McCaw maintained many of his contacts from his days in the Army and remained in the Air Force Reserve. In 1961, he served on a citizens' advisory group. The meeting was canceled due to the Berlin Crisis of 1961, but McCaw showed up anyway. As a result of a miscommunication, he inadvertently was escorted to a meeting of the National Security Council at the White House. McCaw was sworn to total secrecy; the incident was dramatized by press secretary Pierre Salinger in the 1971 novel On Instructions of My Government.

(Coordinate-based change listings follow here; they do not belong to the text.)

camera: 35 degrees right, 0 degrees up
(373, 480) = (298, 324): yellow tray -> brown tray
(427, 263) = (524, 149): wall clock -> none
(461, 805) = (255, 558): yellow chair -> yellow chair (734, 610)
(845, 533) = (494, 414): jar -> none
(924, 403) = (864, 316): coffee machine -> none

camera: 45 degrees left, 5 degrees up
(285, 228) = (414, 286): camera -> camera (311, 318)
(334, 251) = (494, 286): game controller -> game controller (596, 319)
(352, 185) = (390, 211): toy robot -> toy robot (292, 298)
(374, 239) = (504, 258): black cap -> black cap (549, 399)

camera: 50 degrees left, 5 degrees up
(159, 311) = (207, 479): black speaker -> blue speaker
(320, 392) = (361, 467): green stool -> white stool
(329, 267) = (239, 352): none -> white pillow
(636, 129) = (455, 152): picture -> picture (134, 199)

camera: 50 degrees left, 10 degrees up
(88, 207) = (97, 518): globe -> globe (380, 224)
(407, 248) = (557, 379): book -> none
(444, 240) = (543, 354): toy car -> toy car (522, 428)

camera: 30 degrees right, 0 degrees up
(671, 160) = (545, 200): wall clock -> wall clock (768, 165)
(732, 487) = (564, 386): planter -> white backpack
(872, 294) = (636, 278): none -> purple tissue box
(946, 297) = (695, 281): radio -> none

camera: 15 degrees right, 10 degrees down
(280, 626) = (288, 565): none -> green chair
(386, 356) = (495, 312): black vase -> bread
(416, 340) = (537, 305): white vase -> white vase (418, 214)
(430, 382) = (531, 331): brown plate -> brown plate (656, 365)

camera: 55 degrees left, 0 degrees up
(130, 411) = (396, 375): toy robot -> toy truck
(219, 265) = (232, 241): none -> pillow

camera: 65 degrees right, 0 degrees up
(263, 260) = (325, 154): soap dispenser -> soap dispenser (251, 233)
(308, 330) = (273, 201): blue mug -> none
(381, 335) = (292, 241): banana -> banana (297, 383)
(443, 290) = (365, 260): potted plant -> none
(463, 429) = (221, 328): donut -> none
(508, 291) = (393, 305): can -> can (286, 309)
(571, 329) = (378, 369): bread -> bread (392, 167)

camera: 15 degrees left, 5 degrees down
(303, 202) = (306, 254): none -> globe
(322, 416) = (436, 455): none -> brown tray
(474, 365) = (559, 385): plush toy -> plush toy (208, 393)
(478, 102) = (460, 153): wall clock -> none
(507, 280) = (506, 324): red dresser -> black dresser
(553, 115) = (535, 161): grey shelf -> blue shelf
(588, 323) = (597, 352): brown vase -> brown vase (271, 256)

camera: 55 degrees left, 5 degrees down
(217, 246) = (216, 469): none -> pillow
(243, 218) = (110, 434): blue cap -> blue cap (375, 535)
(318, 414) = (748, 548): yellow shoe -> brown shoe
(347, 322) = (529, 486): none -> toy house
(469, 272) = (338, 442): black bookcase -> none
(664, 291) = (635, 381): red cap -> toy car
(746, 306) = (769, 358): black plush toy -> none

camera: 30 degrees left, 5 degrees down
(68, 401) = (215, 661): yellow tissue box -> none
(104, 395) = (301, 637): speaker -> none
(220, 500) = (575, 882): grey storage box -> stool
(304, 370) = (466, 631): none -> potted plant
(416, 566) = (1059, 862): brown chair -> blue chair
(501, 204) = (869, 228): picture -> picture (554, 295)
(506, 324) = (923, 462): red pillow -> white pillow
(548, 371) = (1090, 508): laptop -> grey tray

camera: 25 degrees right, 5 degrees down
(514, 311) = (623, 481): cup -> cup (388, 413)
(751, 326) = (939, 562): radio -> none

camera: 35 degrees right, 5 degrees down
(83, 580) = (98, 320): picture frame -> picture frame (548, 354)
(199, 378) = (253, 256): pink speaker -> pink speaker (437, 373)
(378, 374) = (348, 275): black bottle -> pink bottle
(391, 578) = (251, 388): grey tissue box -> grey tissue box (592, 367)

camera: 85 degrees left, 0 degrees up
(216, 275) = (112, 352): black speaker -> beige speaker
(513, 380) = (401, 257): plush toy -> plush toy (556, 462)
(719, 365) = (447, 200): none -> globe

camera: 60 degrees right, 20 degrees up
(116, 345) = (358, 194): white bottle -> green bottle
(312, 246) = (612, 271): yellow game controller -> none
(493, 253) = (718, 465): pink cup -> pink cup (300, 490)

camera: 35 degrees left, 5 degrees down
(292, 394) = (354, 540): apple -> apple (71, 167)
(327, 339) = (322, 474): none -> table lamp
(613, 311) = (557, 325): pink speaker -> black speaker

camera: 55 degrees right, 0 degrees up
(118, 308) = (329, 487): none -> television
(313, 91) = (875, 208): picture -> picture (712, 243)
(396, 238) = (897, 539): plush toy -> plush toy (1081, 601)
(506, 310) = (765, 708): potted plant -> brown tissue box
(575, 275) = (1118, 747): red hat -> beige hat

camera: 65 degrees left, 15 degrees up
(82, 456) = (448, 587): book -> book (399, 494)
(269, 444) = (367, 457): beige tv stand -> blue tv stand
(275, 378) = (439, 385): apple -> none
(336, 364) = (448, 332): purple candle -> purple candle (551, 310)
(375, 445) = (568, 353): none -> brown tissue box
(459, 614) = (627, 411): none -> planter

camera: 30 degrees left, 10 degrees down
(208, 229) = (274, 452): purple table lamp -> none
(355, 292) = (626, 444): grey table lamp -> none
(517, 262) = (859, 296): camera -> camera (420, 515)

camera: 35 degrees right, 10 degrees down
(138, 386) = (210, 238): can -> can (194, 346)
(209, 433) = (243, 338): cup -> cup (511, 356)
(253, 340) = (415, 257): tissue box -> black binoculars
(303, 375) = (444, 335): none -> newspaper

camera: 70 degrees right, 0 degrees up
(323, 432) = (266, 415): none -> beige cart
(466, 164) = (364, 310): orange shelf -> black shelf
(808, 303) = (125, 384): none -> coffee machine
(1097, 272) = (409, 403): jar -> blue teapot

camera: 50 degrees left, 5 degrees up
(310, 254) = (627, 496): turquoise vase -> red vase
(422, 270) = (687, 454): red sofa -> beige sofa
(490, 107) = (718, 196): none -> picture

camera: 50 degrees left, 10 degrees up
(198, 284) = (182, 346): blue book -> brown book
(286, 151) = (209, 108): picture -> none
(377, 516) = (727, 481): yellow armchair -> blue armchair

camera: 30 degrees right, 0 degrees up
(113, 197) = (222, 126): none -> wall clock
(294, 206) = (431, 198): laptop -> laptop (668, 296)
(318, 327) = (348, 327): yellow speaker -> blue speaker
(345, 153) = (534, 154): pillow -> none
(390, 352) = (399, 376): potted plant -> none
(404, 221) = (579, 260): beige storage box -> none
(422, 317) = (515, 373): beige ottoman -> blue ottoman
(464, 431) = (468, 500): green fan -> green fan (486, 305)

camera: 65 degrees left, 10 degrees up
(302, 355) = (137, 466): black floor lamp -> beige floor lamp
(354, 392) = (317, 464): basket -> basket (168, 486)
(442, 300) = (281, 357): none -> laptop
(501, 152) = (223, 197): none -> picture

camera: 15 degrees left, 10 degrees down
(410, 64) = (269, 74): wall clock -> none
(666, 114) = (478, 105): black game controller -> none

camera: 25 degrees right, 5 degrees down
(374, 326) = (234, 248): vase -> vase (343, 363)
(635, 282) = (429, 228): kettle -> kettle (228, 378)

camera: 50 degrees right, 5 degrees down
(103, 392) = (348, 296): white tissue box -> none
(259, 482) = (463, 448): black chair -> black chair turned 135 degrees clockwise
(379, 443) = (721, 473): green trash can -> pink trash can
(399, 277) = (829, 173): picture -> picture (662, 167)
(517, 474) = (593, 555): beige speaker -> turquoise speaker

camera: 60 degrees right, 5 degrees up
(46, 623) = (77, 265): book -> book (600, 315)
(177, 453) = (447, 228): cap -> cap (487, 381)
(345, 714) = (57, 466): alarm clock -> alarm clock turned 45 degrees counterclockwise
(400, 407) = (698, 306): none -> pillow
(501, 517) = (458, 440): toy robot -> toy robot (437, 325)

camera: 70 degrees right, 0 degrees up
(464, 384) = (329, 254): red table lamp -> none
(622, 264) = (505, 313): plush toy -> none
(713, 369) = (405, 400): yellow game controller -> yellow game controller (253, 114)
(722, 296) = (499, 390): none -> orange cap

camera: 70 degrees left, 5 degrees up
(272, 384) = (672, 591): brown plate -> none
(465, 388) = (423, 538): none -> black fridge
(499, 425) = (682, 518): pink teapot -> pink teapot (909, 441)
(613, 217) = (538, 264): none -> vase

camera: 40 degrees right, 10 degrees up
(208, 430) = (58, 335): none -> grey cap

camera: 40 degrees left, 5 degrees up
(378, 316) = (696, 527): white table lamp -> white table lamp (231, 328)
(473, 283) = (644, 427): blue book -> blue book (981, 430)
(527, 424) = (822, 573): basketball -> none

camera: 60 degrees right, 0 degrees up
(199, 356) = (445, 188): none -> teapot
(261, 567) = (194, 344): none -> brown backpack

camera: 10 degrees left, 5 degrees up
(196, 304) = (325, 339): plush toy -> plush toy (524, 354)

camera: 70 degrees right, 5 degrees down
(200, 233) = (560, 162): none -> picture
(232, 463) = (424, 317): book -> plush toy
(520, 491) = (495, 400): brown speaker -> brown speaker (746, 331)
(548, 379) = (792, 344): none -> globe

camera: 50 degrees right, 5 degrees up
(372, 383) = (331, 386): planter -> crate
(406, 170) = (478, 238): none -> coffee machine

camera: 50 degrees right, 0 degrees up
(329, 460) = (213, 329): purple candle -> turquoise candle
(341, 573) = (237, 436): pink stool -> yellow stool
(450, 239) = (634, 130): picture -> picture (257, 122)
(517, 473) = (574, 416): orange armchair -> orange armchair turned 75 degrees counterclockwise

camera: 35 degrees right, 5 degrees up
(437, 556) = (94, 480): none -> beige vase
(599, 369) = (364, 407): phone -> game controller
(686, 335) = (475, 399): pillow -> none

McCaw died in his sleep on August 17, 1969, at his home—the historic William E. Boeing House—in The Highlands area of Seattle. He left his children to manage a heavily indebted estate that had just been described by J. Michael Kenyon, television columnist of the Seattle Post-Intelligencer, as "owning almost as many things as organized religion". Creditors made more than $12 million (equivalent to $ in dollars) in claims, after which the bank declared his estate insolvent, requiring the family to sell off his various holdings, including the family mansion and yachts. The KIXI radio stations, of which McCaw owned 45 percent, were sold per a probate court order in 1971. KTVW was sold by the estate the next year. Marion's 2012 obituary noted J. Elroy's penchant for having made "handshake deals" throughout his career.

The only asset that was not sold off was Twin City Cablevision, the cable system in Centralia. One of J. Elroy's sons, Craig McCaw, became the general manager of that cable system, which the family kept; Craig grew the company into McCaw Cellular Communications, a pioneer in the wireless telephone industry in the United States which merged into AT&T in 1994. Financial analyst Bruce Wasserstein has regarded the elder McCaw as "a freewheeling entrepreneur"—despite very poor record-keeping—but who had the foresight to put the cable system into a trust with the children in mind.

A wing of the Museum of Flight in Seattle, the J. Elroy McCaw Personal Courage Wing, was dedicated in McCaw's honor in 2004. In 2013, Craig McCaw donated in his father's name to the Edward R. Murrow College of Communication at Washington State, leading to the establishment of KJEM, a jazz music station bearing his initials, on November 1, 2013.